Press Release: Ontario Government censors one side of abortion debate
For immediate release from the Association for Reformed Political Action (ARPA) Canada
October 25, 2017
Ontario Government censors one side of abortion debate
Today the Ontario Liberals – with the help of all Opposition parties – passed Bill 163 by a vote of 86-1. This new law creates “safe access zones”, also known as bubble zones, around abortion providers, prohibiting the expression of any dissenting view on abortion.
“Censoring speech in certain areas, simply because you may not agree with that speech, is unconstitutional and violates free expression in the public square,” said Tabitha Ewert, a recent law graduate and articling student for the Association for Reformed Political Action (ARPA) Canada. Ewert presented to the Standing Committee on General Government during the one-day hearing on Bill 163. “In passing Bill 163, the Ontario government has opened themselves to further constitutional challenges in court.”
In June of this year, the Ontario government lost a case when ARPA Canada challenged their exemption of abortion statistics from Freedom of Information requests in court. The Ontario Superior Court ruled that this censoring of abortion statistics inappropriately infringed on freedom of expression as guaranteed by Section 2(b) of the Charter of Rights and Freedoms. In fact, the judge ruled there was no evidence to suggest that such censorship was necessary today.

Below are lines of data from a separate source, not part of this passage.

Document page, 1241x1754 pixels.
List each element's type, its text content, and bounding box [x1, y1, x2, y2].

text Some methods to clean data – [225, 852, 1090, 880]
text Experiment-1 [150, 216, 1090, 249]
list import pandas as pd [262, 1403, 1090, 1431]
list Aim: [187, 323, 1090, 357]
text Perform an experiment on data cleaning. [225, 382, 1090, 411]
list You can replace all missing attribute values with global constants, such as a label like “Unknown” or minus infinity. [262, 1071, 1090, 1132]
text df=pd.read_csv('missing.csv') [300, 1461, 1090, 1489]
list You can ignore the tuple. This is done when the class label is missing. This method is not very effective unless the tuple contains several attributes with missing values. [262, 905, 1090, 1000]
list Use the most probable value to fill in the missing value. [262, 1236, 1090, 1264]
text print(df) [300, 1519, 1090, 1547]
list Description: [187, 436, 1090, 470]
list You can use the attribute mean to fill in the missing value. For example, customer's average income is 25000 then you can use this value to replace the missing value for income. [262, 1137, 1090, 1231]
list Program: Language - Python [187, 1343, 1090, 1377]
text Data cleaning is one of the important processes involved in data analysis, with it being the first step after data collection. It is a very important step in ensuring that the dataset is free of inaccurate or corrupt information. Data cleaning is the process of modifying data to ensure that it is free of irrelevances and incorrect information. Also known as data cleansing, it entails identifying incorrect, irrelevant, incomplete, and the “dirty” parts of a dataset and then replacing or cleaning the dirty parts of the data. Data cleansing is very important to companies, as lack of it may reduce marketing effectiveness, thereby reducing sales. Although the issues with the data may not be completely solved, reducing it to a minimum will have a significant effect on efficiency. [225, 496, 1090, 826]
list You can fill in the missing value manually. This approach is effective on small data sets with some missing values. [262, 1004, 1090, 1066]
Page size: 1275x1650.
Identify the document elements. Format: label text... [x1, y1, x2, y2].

Anna Nienhuis, spokesperson for the We Need a Law campaign, was surprised to see this bubble zone legislation come so quickly on the heels of that loss in court. “Mere months later,” she said, “we see the government trying again to give abortion special consideration that no other medical intervention receives or even requests, again infringing on Section 2(b) Charter rights.”
The safe access zones are being introduced following allegations of harassment, such as spitting, by protestors outside Ottawa’s Morgentaler Clinic. “Attorney General Yasir Naqvi should be doing his job and focusing on prosecuting any actual acts of harassment by individuals,” stated Nienhuis, “not targeting all peaceful pro-life people as a group.”
“We do not ban protests on Parliament Hill for fear of making MPs uncomfortable when they come to work. We do not ask those who have lost their hair from chemotherapy to stay away from entrances to hospitals for fear of making new patients feel uncomfortable. We do not shut down bars if two people get into a brawl inside,” added Nienhuis. “To silence an entire group over the alleged criminal behaviour of one individual and to put personal discomfort above freedom of expression is unconstitutional and something no Canadian should support, knowing it could be their opinion that falls out of favour next.”
Nienhuis also argues that this move to silence conflicting views on abortion “paints women as fragile and indecisive, undermining any belief in the pro-choice message that abortion is empowering. Abortion clinics exist for profit, and blocking those willing to stand for life is easier than standing out there themselves to encourage and support women choosing abortion.”
“The Ontario government needs to stop making exceptions for abortion, and let the debate play out in the public. If they are so scared of dissenting opinions, they should consider why they lack the confidence to let their position speak for itself.”